• _Source information_
»»

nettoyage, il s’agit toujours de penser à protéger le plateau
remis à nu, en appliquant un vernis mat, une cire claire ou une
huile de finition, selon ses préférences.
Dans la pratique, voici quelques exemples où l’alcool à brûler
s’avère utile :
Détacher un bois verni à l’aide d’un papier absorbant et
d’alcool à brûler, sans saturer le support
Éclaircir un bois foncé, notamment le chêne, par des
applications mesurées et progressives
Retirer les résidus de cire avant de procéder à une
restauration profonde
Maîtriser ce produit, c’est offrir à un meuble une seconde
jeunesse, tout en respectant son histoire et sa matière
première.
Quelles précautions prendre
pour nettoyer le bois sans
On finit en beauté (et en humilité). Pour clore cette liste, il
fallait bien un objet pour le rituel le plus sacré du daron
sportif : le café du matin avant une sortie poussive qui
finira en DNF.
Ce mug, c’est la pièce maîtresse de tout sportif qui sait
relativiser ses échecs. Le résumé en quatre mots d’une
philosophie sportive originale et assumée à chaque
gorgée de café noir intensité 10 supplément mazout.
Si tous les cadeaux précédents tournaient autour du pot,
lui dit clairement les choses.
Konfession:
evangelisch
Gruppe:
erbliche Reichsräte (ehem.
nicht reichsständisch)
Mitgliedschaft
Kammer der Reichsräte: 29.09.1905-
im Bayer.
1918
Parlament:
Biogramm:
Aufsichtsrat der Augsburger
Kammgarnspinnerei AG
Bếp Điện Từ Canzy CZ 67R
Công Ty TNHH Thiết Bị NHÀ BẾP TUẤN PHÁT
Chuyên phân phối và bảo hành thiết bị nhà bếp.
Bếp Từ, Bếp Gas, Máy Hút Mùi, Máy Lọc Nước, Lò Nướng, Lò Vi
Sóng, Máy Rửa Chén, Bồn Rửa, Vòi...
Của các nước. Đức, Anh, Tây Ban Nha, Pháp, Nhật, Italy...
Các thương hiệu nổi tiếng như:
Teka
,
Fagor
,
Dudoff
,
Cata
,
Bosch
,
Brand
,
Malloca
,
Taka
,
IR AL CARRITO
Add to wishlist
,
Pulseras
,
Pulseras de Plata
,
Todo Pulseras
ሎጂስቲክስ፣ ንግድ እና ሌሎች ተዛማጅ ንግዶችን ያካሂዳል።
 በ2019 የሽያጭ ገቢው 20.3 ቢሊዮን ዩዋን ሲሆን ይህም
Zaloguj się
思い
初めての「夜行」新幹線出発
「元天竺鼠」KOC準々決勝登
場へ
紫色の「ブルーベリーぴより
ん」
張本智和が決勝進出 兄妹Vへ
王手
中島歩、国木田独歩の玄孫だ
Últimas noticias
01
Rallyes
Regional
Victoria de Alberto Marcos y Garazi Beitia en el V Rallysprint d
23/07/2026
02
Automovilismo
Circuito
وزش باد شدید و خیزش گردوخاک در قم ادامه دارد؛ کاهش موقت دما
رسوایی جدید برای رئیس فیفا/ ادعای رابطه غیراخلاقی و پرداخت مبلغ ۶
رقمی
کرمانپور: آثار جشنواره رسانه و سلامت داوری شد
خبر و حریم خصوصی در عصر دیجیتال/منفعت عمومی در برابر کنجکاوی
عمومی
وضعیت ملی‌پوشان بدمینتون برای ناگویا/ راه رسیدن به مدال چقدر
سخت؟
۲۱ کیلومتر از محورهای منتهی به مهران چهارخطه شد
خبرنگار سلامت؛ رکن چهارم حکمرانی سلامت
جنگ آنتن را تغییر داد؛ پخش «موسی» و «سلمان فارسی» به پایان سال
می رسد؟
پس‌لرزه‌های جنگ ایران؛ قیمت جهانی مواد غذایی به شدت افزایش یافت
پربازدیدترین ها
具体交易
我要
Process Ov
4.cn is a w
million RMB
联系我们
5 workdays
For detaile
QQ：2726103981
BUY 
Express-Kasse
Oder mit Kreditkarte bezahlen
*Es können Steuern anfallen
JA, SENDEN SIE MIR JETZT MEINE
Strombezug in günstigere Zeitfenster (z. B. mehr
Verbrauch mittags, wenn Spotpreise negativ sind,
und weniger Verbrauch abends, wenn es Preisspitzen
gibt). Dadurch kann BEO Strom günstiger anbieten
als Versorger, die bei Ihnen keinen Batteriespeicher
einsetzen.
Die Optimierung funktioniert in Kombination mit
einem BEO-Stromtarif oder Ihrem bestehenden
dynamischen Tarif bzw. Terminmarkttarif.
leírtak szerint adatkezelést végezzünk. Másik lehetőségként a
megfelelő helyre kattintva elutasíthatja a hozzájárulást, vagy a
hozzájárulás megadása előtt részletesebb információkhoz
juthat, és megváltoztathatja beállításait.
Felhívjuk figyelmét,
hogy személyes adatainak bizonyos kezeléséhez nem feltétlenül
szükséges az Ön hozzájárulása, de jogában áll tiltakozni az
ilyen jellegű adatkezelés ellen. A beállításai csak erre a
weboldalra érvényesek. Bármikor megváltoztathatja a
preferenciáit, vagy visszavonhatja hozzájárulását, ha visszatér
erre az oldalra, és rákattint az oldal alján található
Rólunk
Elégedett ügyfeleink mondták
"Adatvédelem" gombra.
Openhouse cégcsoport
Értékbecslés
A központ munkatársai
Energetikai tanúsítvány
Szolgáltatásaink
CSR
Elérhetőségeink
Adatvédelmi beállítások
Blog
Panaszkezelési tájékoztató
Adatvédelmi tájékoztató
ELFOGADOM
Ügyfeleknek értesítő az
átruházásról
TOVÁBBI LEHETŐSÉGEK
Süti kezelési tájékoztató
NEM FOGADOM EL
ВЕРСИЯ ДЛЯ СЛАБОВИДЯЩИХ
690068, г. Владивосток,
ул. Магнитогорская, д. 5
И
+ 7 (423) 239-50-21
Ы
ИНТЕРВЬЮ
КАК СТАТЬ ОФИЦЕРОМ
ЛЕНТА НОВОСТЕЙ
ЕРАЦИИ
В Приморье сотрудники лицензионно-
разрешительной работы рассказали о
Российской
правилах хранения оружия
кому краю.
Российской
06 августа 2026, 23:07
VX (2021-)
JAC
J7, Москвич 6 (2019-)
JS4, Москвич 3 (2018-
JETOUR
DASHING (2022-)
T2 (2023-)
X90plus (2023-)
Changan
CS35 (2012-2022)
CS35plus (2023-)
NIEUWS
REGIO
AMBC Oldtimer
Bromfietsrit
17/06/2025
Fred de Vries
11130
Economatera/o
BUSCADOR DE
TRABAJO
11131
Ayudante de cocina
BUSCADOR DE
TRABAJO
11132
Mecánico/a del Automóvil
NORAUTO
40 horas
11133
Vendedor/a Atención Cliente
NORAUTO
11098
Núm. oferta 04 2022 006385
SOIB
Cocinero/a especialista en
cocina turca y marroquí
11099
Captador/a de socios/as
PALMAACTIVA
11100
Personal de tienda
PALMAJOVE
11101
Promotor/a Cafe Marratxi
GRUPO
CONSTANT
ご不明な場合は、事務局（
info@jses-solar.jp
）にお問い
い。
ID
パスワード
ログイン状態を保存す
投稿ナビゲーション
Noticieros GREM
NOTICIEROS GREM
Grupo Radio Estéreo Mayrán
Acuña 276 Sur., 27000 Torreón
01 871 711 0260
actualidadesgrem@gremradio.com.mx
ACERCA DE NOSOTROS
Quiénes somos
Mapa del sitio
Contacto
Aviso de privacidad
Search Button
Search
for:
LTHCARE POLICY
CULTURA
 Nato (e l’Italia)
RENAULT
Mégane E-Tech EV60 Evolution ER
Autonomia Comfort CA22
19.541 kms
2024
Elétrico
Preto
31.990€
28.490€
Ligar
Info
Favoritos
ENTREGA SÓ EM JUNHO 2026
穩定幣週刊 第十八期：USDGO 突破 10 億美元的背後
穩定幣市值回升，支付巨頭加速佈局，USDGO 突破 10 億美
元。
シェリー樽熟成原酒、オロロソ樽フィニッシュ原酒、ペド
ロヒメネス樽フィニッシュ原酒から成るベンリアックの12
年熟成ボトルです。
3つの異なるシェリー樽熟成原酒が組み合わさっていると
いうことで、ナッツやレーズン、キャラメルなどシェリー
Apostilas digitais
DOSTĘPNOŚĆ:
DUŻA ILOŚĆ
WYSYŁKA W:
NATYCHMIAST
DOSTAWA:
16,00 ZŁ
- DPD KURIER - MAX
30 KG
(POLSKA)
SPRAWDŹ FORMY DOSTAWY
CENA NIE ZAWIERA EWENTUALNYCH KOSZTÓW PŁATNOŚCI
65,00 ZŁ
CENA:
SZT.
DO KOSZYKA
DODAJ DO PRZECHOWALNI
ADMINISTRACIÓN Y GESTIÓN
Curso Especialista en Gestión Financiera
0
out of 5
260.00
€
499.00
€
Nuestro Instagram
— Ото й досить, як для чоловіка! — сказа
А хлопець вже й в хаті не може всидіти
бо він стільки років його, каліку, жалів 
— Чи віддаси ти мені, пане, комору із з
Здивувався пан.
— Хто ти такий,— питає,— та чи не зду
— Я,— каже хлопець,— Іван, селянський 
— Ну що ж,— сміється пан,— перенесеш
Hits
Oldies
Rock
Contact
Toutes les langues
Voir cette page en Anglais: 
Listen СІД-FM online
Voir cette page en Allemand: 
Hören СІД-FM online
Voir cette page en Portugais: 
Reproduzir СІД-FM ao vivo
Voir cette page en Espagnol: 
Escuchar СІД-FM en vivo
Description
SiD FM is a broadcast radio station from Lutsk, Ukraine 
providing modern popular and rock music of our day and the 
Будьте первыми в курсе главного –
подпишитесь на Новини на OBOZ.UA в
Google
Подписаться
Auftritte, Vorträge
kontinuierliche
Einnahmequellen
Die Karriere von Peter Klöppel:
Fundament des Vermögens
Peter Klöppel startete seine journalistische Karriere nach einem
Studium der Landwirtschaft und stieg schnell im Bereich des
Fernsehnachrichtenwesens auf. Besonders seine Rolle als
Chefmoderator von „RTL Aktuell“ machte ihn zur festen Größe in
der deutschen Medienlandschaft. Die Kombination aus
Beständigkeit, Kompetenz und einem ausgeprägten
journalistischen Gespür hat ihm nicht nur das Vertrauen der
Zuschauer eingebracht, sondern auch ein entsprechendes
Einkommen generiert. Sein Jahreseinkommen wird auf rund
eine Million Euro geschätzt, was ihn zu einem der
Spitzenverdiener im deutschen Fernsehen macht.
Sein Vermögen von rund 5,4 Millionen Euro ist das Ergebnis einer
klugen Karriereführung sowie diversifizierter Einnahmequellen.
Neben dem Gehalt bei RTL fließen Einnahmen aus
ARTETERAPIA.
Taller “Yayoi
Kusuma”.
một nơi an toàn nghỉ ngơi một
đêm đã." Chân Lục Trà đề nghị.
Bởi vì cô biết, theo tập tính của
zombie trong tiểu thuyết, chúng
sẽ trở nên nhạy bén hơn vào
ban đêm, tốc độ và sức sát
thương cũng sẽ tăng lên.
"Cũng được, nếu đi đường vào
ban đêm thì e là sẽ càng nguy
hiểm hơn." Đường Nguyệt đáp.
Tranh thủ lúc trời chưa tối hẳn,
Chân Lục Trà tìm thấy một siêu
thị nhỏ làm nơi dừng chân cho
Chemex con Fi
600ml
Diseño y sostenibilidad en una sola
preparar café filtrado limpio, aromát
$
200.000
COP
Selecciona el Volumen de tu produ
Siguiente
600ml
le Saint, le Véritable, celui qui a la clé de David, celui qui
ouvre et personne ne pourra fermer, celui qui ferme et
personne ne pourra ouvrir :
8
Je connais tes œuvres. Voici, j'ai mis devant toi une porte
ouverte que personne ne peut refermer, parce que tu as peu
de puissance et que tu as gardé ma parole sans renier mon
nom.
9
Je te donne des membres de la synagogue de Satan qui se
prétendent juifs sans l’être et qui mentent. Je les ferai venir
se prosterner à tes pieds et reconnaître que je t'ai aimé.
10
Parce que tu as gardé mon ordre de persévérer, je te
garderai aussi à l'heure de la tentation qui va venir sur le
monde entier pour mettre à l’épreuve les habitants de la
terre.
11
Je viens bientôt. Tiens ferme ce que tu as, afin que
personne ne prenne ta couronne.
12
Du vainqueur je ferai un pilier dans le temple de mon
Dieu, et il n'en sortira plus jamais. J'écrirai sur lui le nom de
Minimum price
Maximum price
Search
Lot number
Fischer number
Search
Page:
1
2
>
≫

««

• _Task requirements_
From the data above, show each line that contains "برای".

• _Exercise output_
رسوایی جدید برای رئیس فیفا/ ادعای رابطه غیراخلاقی و پرداخت مبلغ ۶
وضعیت ملی‌پوشان بدمینتون برای ناگویا/ راه رسیدن به مدال چقدر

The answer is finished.